Klinik çalışmalar için seçilen akneli hastaların folikül analizinden elde edilen bulgular, NADACNE'nin, krem bazıyla (plasebo) tedavi edilen kontrol grubuna kıyasla, foliküllerdeki Propionibacterium acnes ve diğer mikroorganizmaların sayılarını anlamlı olarak azalttığını göstermektedir.
Emilim:
NADACNE'nin akneli deriye uygulanmasını takiben, nadifloksasinin emilim miktarı tam olarak bilinmemekte fakat emilimin tam olmadığı bilinmektedir. Emilim derecesi, sağlam bir stratum corneumun olmasına bağlıdır. Akne hastalarında nadifloksasinin perkutan absorpsiyonun sağlıklı cilde sahip hastalardakinden fazla olduğu gözlenmiştir.
Dağılım:
Sistemik emilimi takiben, yaygın ve hızlı bir dağılım gösterir, fakat, doku düzeyleri hızla düştüğünden, vücutta birikme gibi bir problem teşkil etmesi beklenmemektedir. Ortalama plazma konsantrasyonu 1 ve 3 ng/ml'dir.
Biyotransformasyon:
Emilimi takiben, idrar ve feçeste, hem değişmemiş nadifloksasin hem de metabolitleri saptanmıştır. Metabolizasyon oksidasyon ve konjugasyon proseslerini içerir.
Eliminasyon:
NADACNE'nin, sağlıklı bir insanın sırt derisine uygulanan, 10 g'lık tek bir topikal dozu ile, 0,54 ng/ml değerinde bir ortalama pik plazma düzeyi elde edilmiş ve plazma konsantrasyonu ortalama 12,7 saatlik bir yarı ömür ile azalmıştır. 7 gün boyunca, günde iki kere 5 g dozda nadifloksasin %1 krem uygulanan normal sağlıklı kişilerde gerçekleştirilen tekrarlanan uygulama çalışmasında, plazma konsantrasyonu, çalışmanın 5. gününde kararlı duruma ulaşmıştır. Son dozajın uygulanmasından 8 saat sonra, 1,34 ng/ml'lik bir pik plazma düzeyine erişilmiştir. 192 saatlik bir süreçte, ortalama üriner geri kazanım, uygulanan nadifloksasin dozunun %0,013'ü olmuştur.
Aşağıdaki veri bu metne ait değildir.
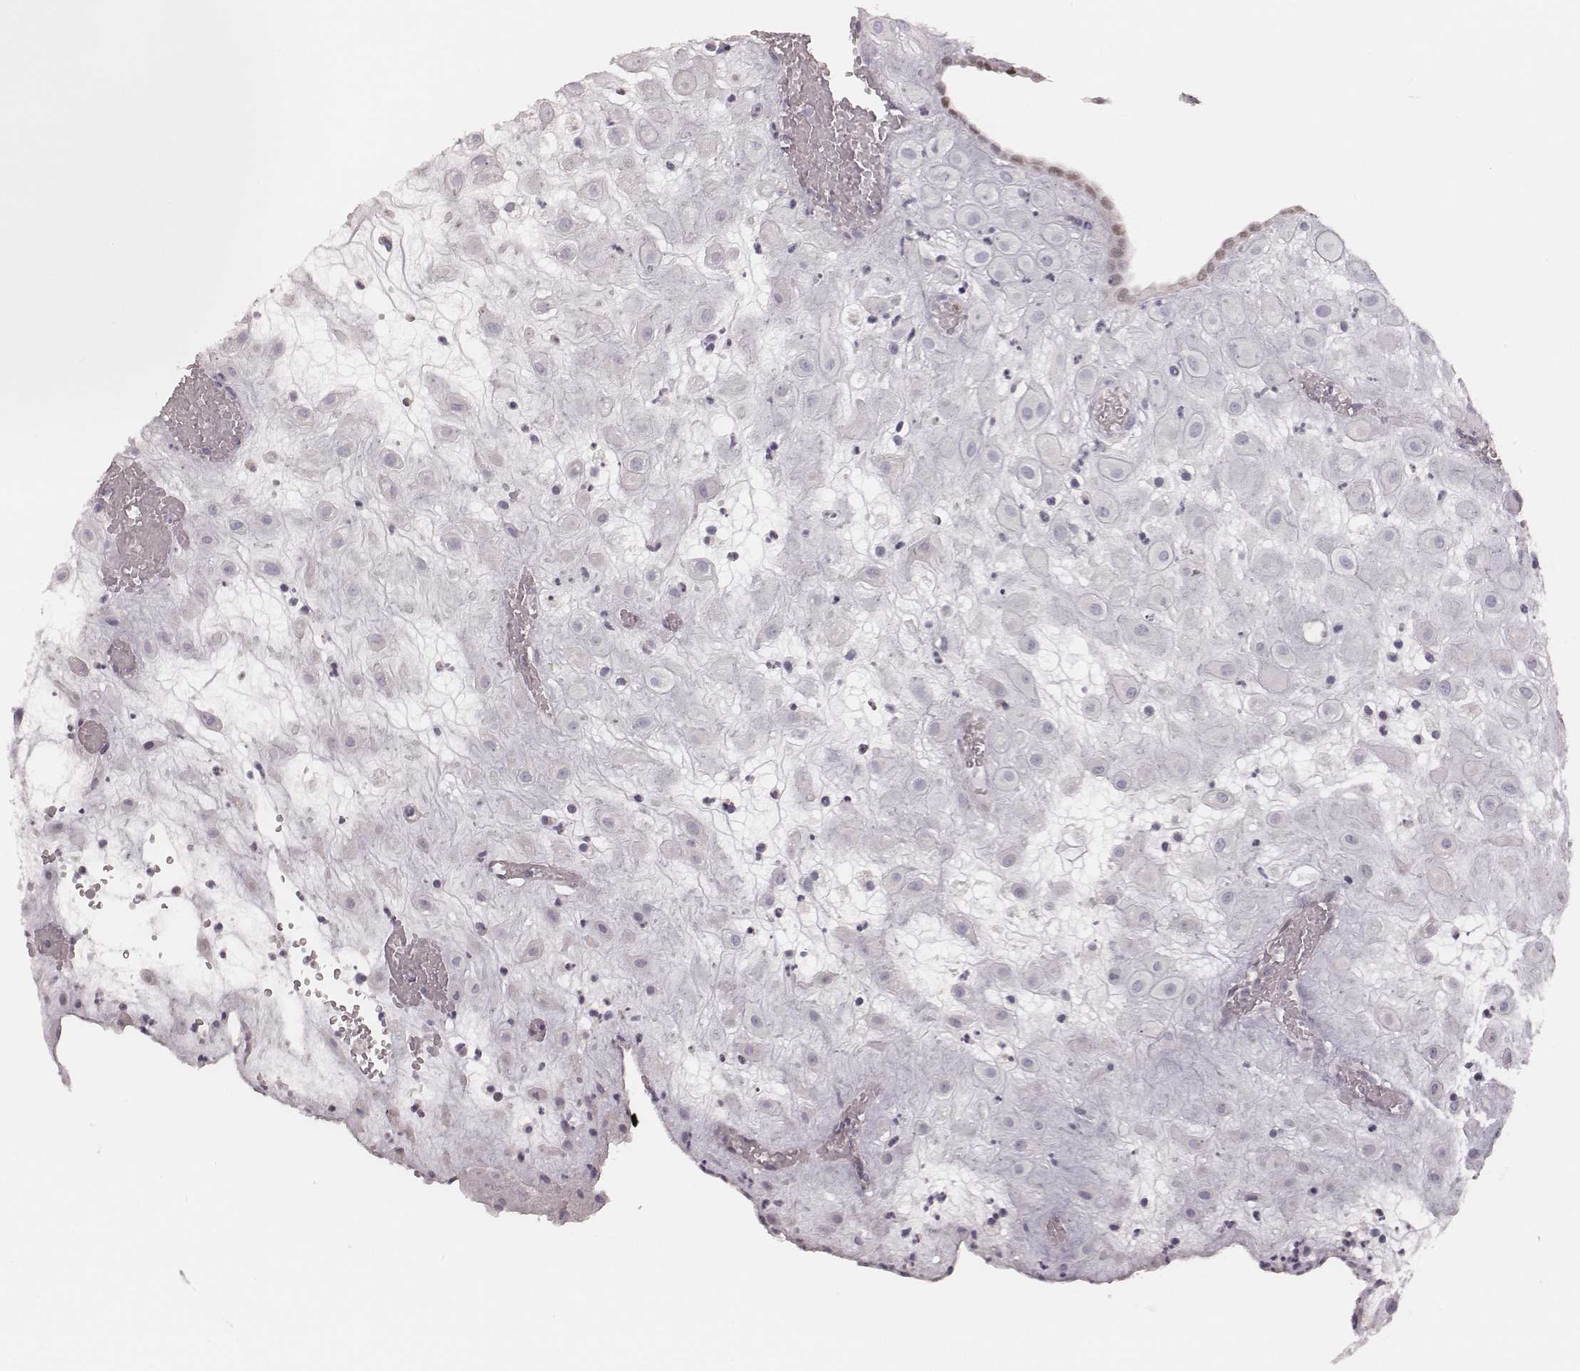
{"staining": {"intensity": "negative", "quantity": "none", "location": "none"}, "tissue": "placenta", "cell_type": "Decidual cells", "image_type": "normal", "snomed": [{"axis": "morphology", "description": "Normal tissue, NOS"}, {"axis": "topography", "description": "Placenta"}], "caption": "This image is of benign placenta stained with IHC to label a protein in brown with the nuclei are counter-stained blue. There is no expression in decidual cells. Brightfield microscopy of IHC stained with DAB (3,3'-diaminobenzidine) (brown) and hematoxylin (blue), captured at high magnification.", "gene": "MSX1", "patient": {"sex": "female", "age": 24}}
İnsanlarda yapılan konvansiyonel güvenlik çalışmalarına dayanan preklinik verilerde farmakolojik, tekrarlayan doz toksisitesi, karsinojenite ve fotokarsinojenite potansiyeli ve üreme toksisitesi yönünden hiç bir özellik saptanmamıştır.
Lokal toksisite çalışmaları, deride hafif bir tahriş potansiyeli ortaya koymuş fakat, gecikmiş aşırı duyarlılık reaksiyonları, fototoksisite ya da fotoalerjik reaksiyonlara dair herhangi bir kanıt ortaya koymamıştır.
Nadifloksasin kremin gözler için hafif bir tahriş edici etkisi olduğu tavşanlarda gözlenmiş, fakat bu tahriş uygulamadan sonra ılık suyla yıkama ile azaltılmıştır.
Sistemik olarak uygulanan kinolonların genç hayvanlarda, uzun kemiklerin kıkırdağında hasar oluşumunu indüklediği bilinse de, özellikle hassas bir tür olan, genç köpeklerde oral yoldan yüksek dozda verilen nadifloksasinin eklemler üzerinde toksik bir etkisi olduğuna dair herhangi bir kanıt elde edilmemiştir.
Nadifloksasinin genetik toksisite profili, piyasadaki diğer kinolonlarm profiline benzerdir; bazı kinolonların, tedavi sırasında ultraviyole ışınlarına maruz kalan farelerde UVA ile indüklenen fotokarsinojeniteyi artırdığı gösterilmiştir. Genotoksik etkisi muhtemelen bir eşik mekanizmasına (memeli hücrelerinde topoizomerazların inhibisyonu) dayanmaktadır. Terapötik dozlar genotoksik konsantrasyonlara ulaşmaz.